Silver Bull Announces Postponement of Special Meeting of Shareholders
VANCOUVER, BC – (December 15, 2020) – Silver Bull Resources, Inc. (TSX: SVB, OTCQB: SVBL) ("Silver Bull" or the "Company") today announced that it is postponing its 2020 special meeting of shareholders (the "Meeting") to December 22, 2020 to provide its shareholders with additional time to vote on the proposals submitted for shareholder approval at the Meeting. Shareholders are advised that because the proposals involve proposed amendments to the Company's articles of incorporation, the holders of a majority of the outstanding shares of Silver Bull common stock must approve them.
The record date for determining the shareholders eligible to vote at the Meeting will remain the close of business on October 23, 2020. Shareholders who have already submitted a proxy do not need to vote again for the postponed Meeting rescheduled for Tuesday, December 22, 2020 at 10:00 a.m. Pacific time at the Company's offices at 777 Dunsmuir Street, Suite 1610, Vancouver, British Columbia, as the proxies submitted will remain valid.
The Company's board of directors strongly recommends that all shareholders to vote "FOR" both proposals to increase the number of authorized shares and to change the Company's name to MaxMetals Corp.

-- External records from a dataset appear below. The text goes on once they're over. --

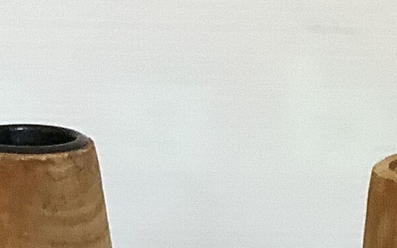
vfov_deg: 6.8
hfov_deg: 11.6
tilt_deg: -26.4
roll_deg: -0.8
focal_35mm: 180
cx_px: 344
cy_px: 657
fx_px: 1947
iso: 125
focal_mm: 3.3
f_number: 2.4
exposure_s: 1/50
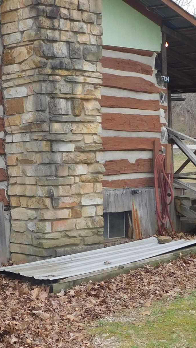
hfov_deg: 15.0
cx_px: -53
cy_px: 124
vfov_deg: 27.4
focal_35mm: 77
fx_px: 711
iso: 125
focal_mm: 4.9
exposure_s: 1/250
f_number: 3.2
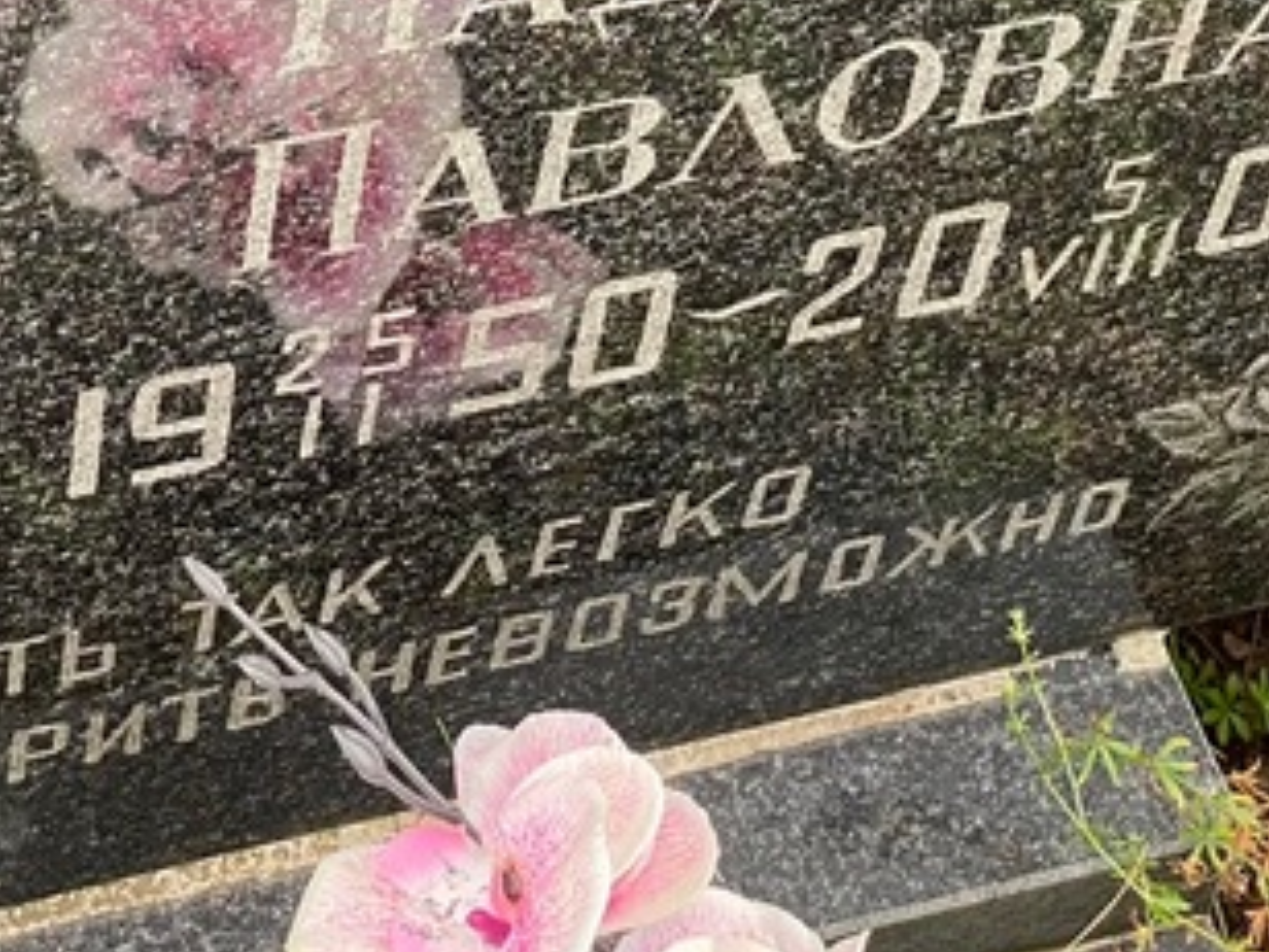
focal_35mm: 135
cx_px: 651
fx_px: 4949
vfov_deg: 10.8
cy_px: -210
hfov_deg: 14.6
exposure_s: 1/122
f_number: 2
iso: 40
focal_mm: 6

Silver Bull shareholders as of close of business on October 23, 2020 who have not voted are encouraged to vote online at www.proxyvote.com or by telephone at 1-800-690-6903. The proxy voting deadline to vote by Internet or telephone is December 21, 2020 at 11:59 p.m. Eastern time. Silver Bull shareholders who require assistance with voting their shares or have questions may contact the Company's proxy solicitation agent, Laurel Hill Advisory Group, by telephone at 1-877 452-7814 (North America toll-free) or 1-416-304-0211 (collect calls outside North America) or by e-mail at firstname.lastname@example.org.
Shareholders who have already submitted proxies and want to change their proxy can update their vote at any time before the votes are cast at the Meeting. Your vote will be recorded at the Meeting in accordance with your most recently submitted proxy.

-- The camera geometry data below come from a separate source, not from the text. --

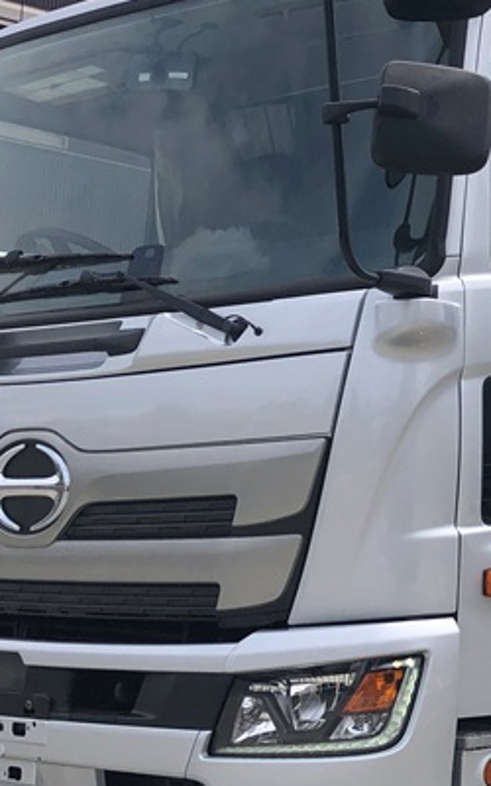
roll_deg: +0.2
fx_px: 1627
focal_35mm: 76
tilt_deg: +6.7
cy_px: 334
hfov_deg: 16.3
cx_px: 634
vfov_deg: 27.1
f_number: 1.8
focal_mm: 4
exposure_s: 1/3003
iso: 25
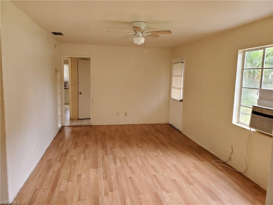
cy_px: 102
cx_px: 136
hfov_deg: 67.3
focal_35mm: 26
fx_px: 205
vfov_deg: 53.1
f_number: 2.4
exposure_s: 1/59
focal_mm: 4.3
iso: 250
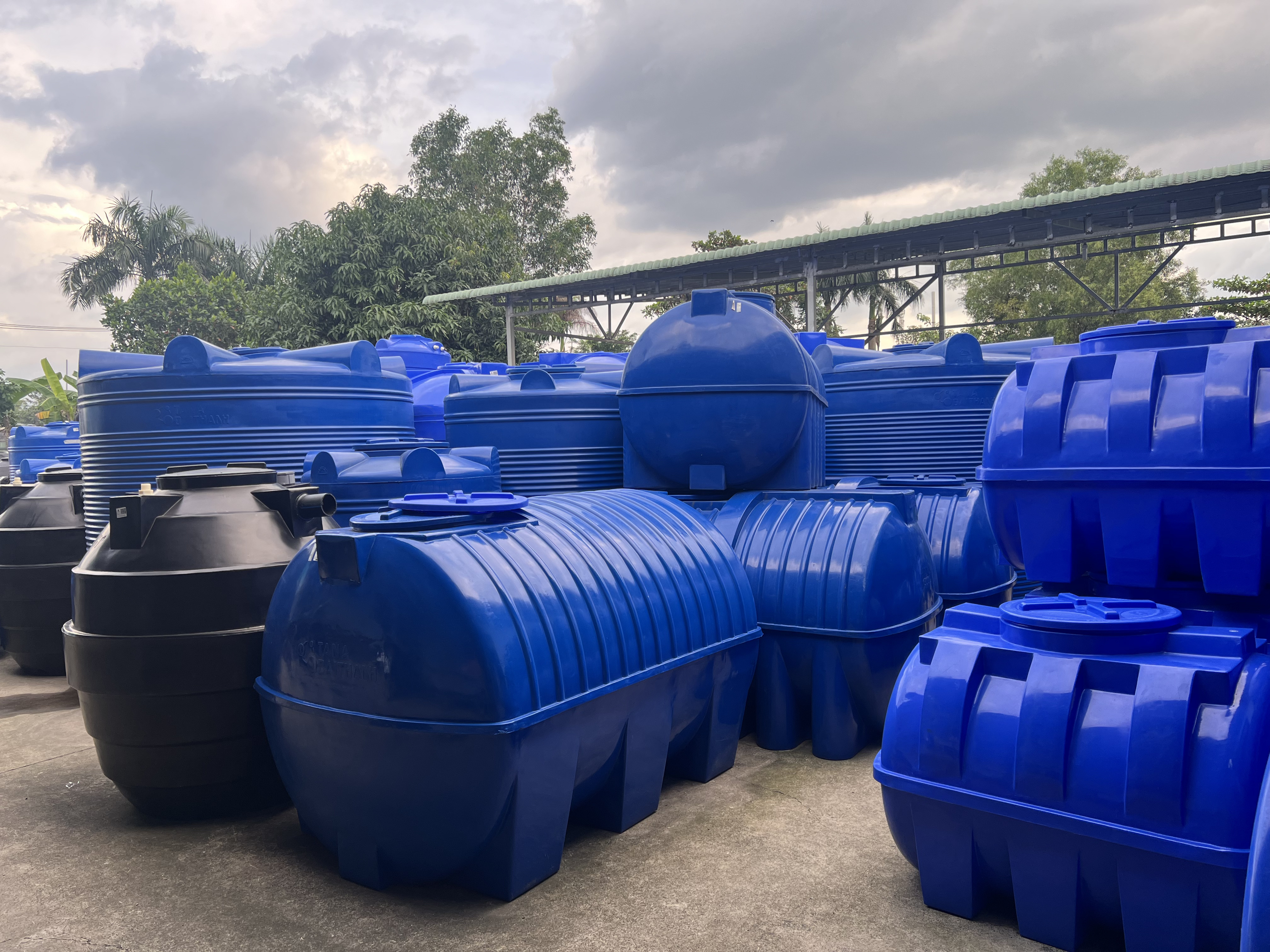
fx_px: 954
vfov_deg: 53.1
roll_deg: +2.1
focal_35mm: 26
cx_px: 635
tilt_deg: -2.4
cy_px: 476
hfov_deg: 67.3
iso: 50
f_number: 1.5
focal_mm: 5.7
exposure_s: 1/387
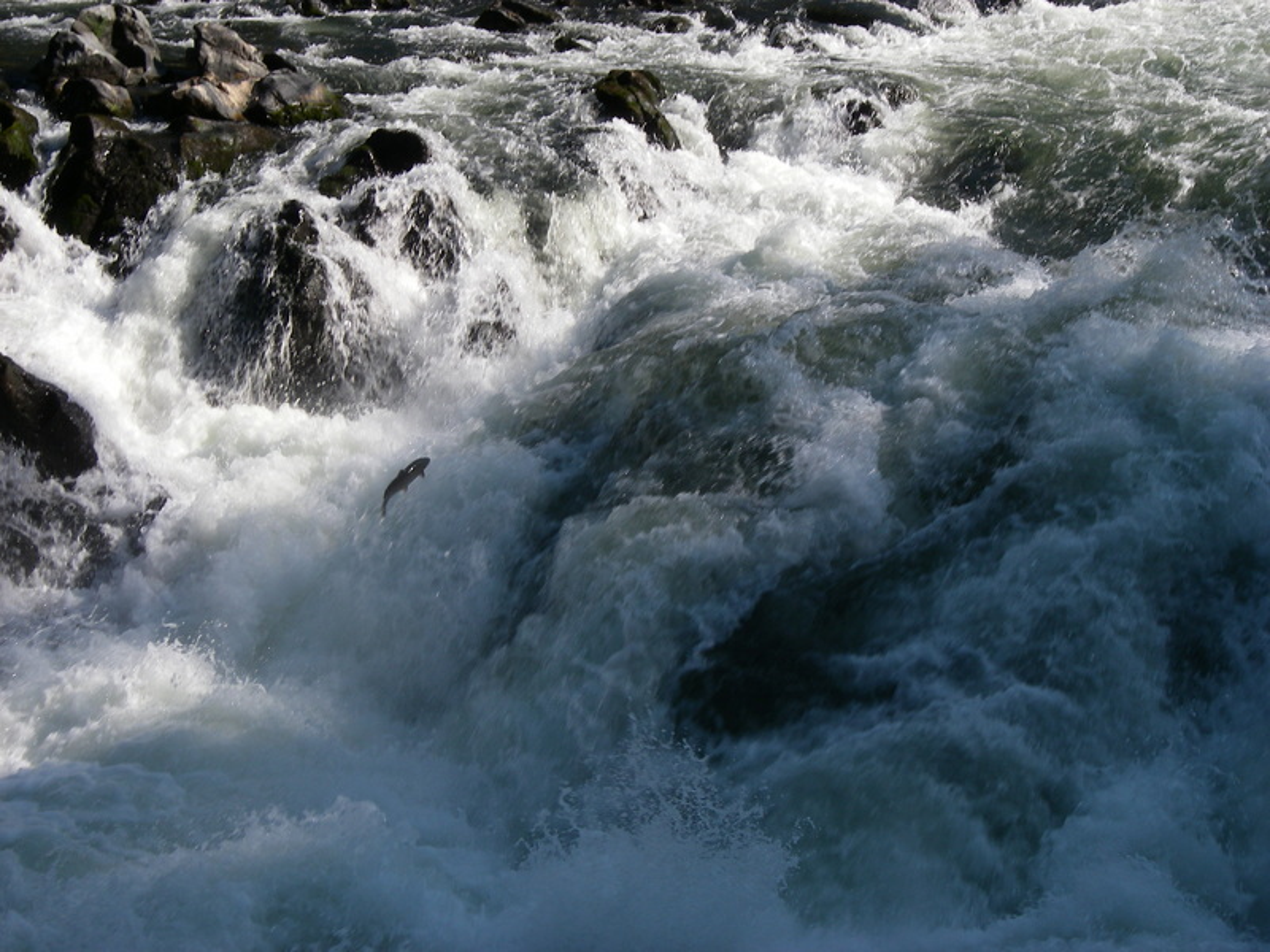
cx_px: 635
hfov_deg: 30.7
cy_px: 476
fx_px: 2311
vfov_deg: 23.3
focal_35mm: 63
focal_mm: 10.5
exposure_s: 1/200
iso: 64
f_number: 7.4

This communication may be deemed to be solicitation material in connection with the proposals to be considered at the Meeting. In connection with the proposals, Silver Bull filed a definitive proxy statement on Schedule 14A with the U.S. Securities and Exchange Commission (the "SEC") on November 6, 2020. Shareholders are urged to read the definitive proxy statement and all other relevant documents filed with the SEC because they contain important information about the proposals. An electronic copy of the definitive proxy statement is available on the Company's website at www.silverbullresources.com, on the Company's EDGAR profile at www.sec.gov, and on its SEDAR profile at www.sedar.com.
Participants in the Solicitation
Silver Bull and its directors and executive officers may be deemed to be participants in the solicitation of proxies from Silver Bull shareholders in respect of the proposals to be considered at the Meeting. Information about the directors and executive officers of Silver Bull can be found in its Annual Report on Form 10-K for the year ended October 31, 2019 filed with the SEC on January 13, 2020, filings on Form 3, 4 and 5 filed with the SEC, and the Company's definitive proxy statement for the Meeting filed with the SEC on November 6, 2020.
About Silver Bull
Silver Bull is a Vancouver-based mineral exploration company whose shares are listed on the TSX and trade on the OTCQB in the United States. Silver Bull recently signed an Option Agreement to acquire the Beskauga Copper-Gold Project, located in North Eastern Kazakhstan. This agreement is subject to on the ground due diligence, which is now underway, and is expected to be completed on or before January 15, 2021. In addition, Silver Bull owns the Sierra Mojada Project which is located 150 kilometers north of the city of Torreon in Coahuila, Mexico, and is highly prospective for silver and zinc. Sierra Mojada is currently under a joint venture option with South32 International Investment Holdings Pty Ltd.
On behalf of the Board of Directors
Tim Barry, CPAusIMM
Chief Executive Officer, President and Director
+1 604 687 5800
Cautionary note regarding forward looking statements: Certain statements in this news release are "forward-looking" within the meaning of applicable securities legislation. Forward-looking statements can generally be identified by the use of forward-looking terminology such as "may", "will", "expect", "intend", "estimate", "anticipate", "believe", "continue", "plans" or similar terminology. Forward-looking statements include, but are not limited to, statements relating to the proposals to be considered at the Meeting and the completion of due diligence in respect of the Beskauga Option Agreement. Forward-looking statements are necessarily based upon the current belief, opinions and expectations of management that, while considered reasonable by the Company, are inherently subject to significant business, economic, competitive, political and social uncertainties and other contingencies. Many factors could cause the Company's actual results to differ materially from those expressed or implied in the forward-looking statements. These factors include, among others, market prices, metal prices, availability of capital and financing, general economic, market or business conditions, as well as other risk factors set out under the heading "Risk Factors" in the Annual Report on Form 10-K for the year ended October 31, 2019, which is available on SEDAR at www.sedar.com. Investors are cautioned not to put undue reliance on forward-looking statements due to the inherent uncertainty therein.